**WHAT TO DO:** Data follows below. Repeat exactly the lines between the line holding "Novitec không can thiệp vào khối động cơ" and the line holding "3,е Luna-3, Luna-3", inclusive, and nothing more; drop pictures.

═══ INFORMATION PROVIDED ═══

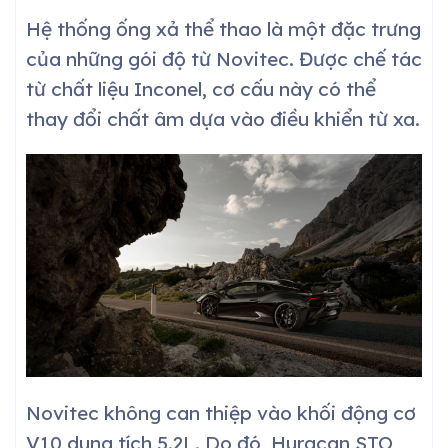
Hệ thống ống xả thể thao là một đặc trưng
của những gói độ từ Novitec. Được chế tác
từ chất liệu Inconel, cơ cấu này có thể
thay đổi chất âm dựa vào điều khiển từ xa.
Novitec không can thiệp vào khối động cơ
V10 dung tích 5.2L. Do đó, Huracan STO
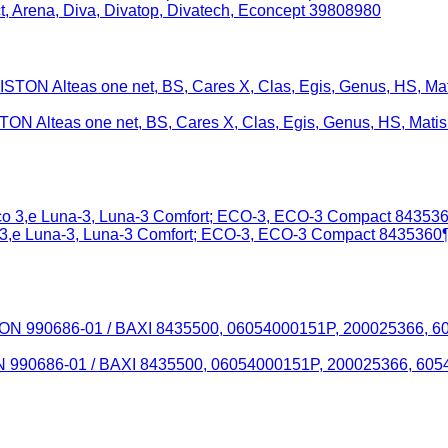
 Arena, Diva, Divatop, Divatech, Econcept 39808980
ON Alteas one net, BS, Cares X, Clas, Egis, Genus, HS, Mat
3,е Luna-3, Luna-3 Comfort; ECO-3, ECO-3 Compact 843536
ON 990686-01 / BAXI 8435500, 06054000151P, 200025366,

═══
═══ INFORMATION PROVIDED ═══

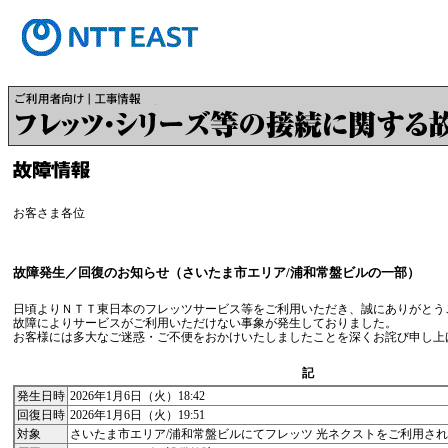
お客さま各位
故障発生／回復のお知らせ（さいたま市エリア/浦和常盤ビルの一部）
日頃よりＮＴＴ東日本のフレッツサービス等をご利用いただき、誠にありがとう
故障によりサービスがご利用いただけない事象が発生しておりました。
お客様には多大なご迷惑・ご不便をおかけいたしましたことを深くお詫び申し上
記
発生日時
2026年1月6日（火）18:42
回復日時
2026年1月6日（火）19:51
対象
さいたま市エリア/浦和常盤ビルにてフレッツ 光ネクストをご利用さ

═══

**TASK RESPONSE:**
Novitec không can thiệp vào khối động cơ
V10 dung tích 5.2L. Do đó, Huracan STO
 Arena, Diva, Divatop, Divatech, Econcept 39808980
ON Alteas one net, BS, Cares X, Clas, Egis, Genus, HS, Mat
3,е Luna-3, Luna-3 Comfort; ECO-3, ECO-3 Compact 843536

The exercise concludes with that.